21. Il résulte de tout ce qui précède que le ministre de l'économie, des finances et de la relance est fondé à soutenir que c'est à tort que, par le jugement attaqué, le Tribunal administratif de Paris a prononcé la décharge, en droits et majorations, de la cotisation supplémentaire d'impôt sur les sociétés à laquelle la société Ferragamo France a été assujettie au titre de l'exercice clos en 2010, de la retenue à la source mise à sa charge au titre des années 2009 et 2010 et des compléments de cotisation minimale de taxe professionnelle et de cotisation sur la valeur ajoutée des entreprises respectivement mis à sa charge au titre des années 2009 et 2010. Ce jugement doit dès lors être annulé et les impositions précitées, en droits et majorations, doivent être remises à la charge de la société Ferragamo France.
Sur les frais liés au litige :
22. Les dispositions de l'article L. 761-1 du code de justice administrative font obstacle à ce que soit mise à la charge de l'Etat, qui n'est pas la partie perdante dans la présente instance, la somme que la société Ferragamo France demande au titre des frais qu'elle a exposés.
DÉCIDE :
Article 1er : Le jugement n° 1516641/1-2 du 28 mars 2017 du Tribunal administratif de Paris est annulé.

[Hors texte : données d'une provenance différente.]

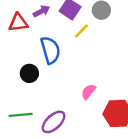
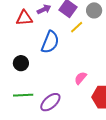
blue semicircle: (50, 50) -> (50, 42), turned 35
black circle: (29, 73) -> (21, 63), moved

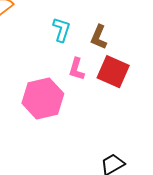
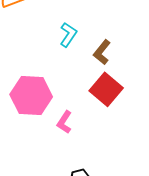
pink L-shape: (76, 69) -> (64, 122), moved

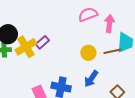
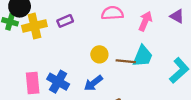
pink arrow: (109, 23) -> (145, 21), moved
purple rectangle: (42, 42) -> (65, 21), moved

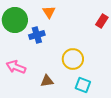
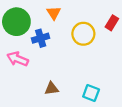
yellow circle: (73, 59) -> (83, 34), moved
pink arrow: (16, 67) -> (18, 59), moved

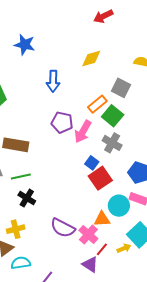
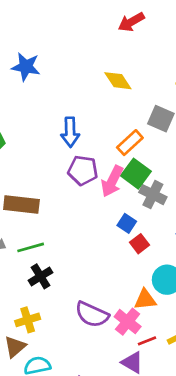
yellow diamond: (91, 59) -> (118, 81), turned 75
blue arrow: (53, 81) -> (70, 132), moved
green square: (113, 116) -> (136, 174), moved
red square: (100, 178) -> (139, 244), size x0.6
black cross: (27, 198) -> (41, 276), turned 30
red line: (102, 249) -> (147, 341), turned 32

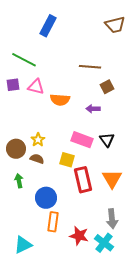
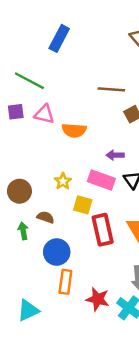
purple arrow: (93, 109) -> (115, 155), moved
yellow star: (38, 140) -> (63, 181), moved
brown semicircle: (37, 159) -> (46, 217), moved

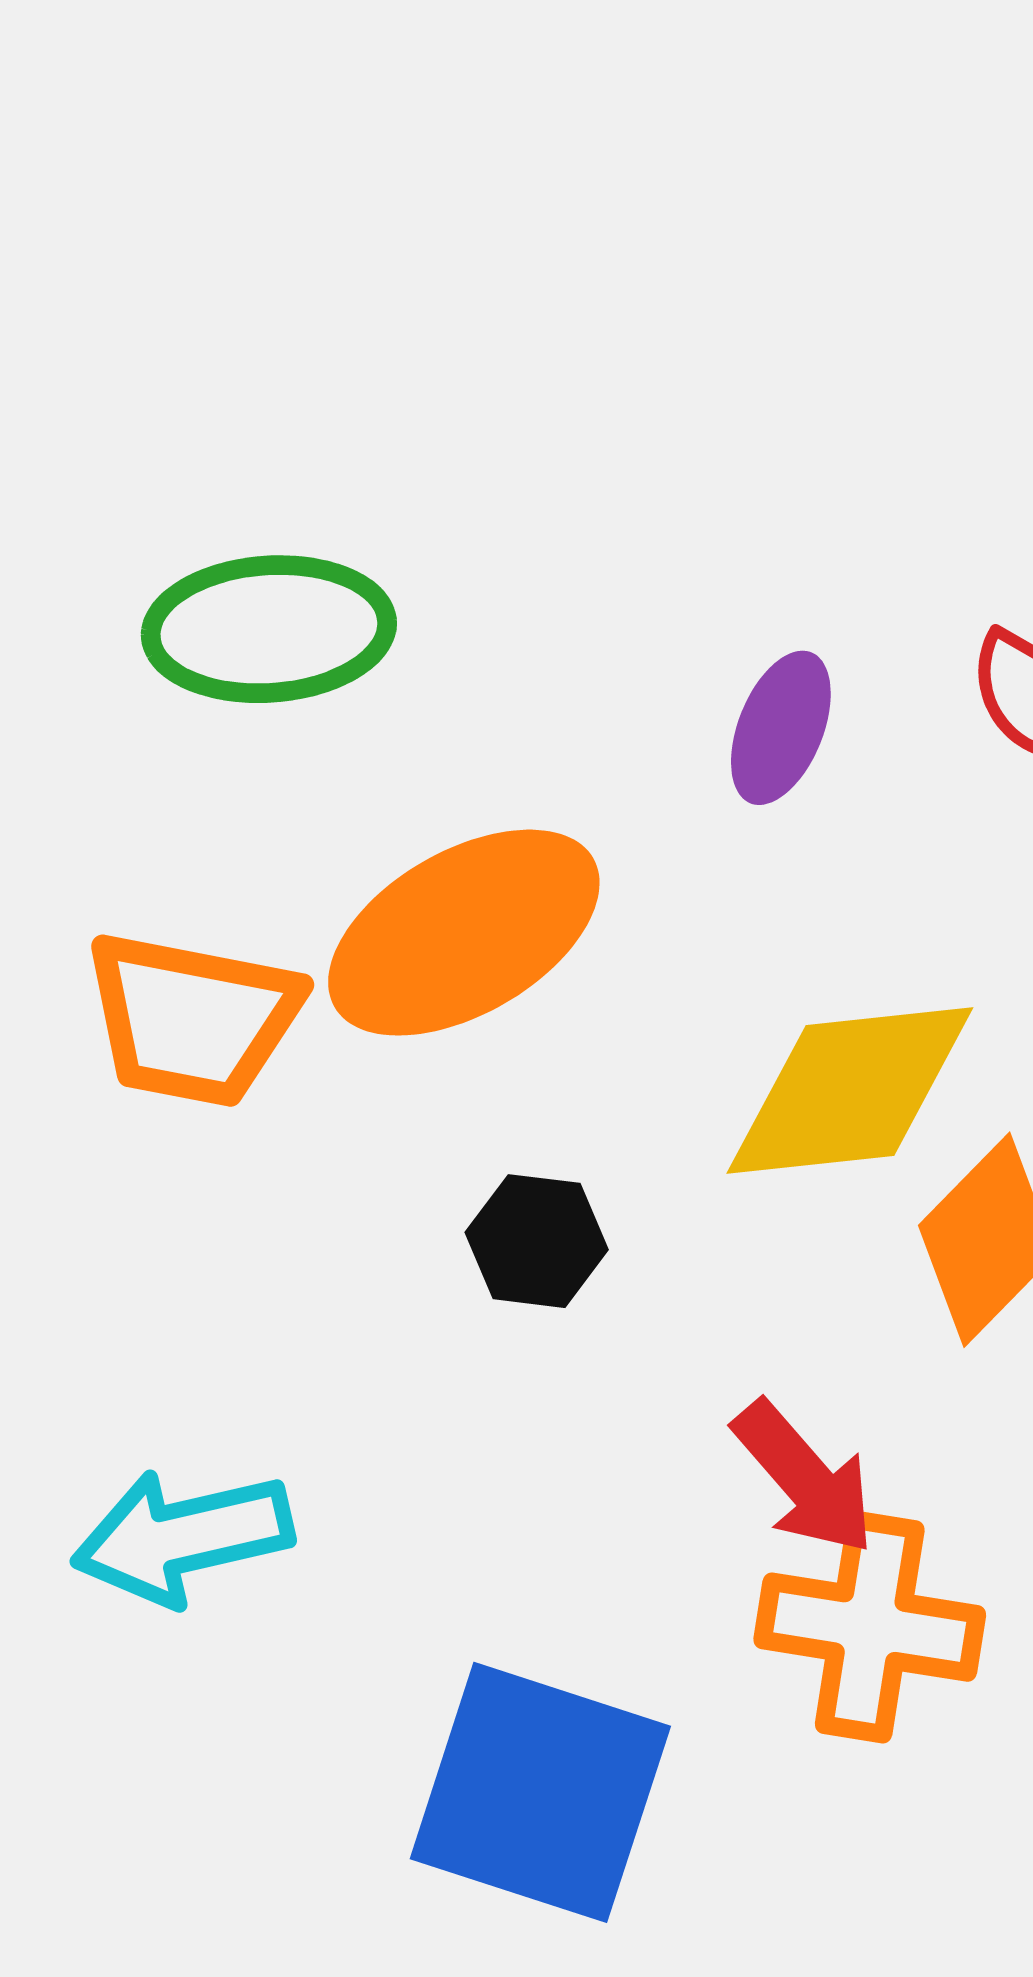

Article 2 : La cotisation supplémentaire d'impôt sur les sociétés à laquelle la société Ferragamo France a été assujettie au titre de l'exercice clos en 2010, la retenue à la source mise à sa charge au titre des années 2009 et 2010 et les compléments de cotisation minimale de taxe professionnelle et de cotisation sur la valeur ajoutée des entreprises respectivement mis à sa charge au titre des années 2009 et 2010 sont rétablis.
Article 3 : Les conclusions de la société Ferragamo France tendant à l'application de l'article
L. 761-1 du code de justice administrative sont rejetées.
Article 4 : Le présent arrêt sera notifié au ministre de l'économie, des finances et de la souveraineté industrielle et numérique et à la société Ferragamo France.
Délibéré après l'audience du 22 juin 2022, à laquelle siégeaient :
- Mme Brotons, président de chambre,
- M. Platillero, président assesseur,
- Mme Bonneau-Mathelot, premier conseiller.
Rendu public par mise à disposition au greffe, le 30 juin 2022.
Le rapporteur,
F. A...Le président,
I. BROTONS
Le greffier,
S. DALL'AVALa République mande et ordonne au ministre de l'économie, des finances et de la souveraineté industrielle et numérique en ce qui le concerne ou à tous huissiers de justice à ce requis en ce qui concerne les voies de droit commun contre les parties privées, de pourvoir à l'exécution de la présente décision.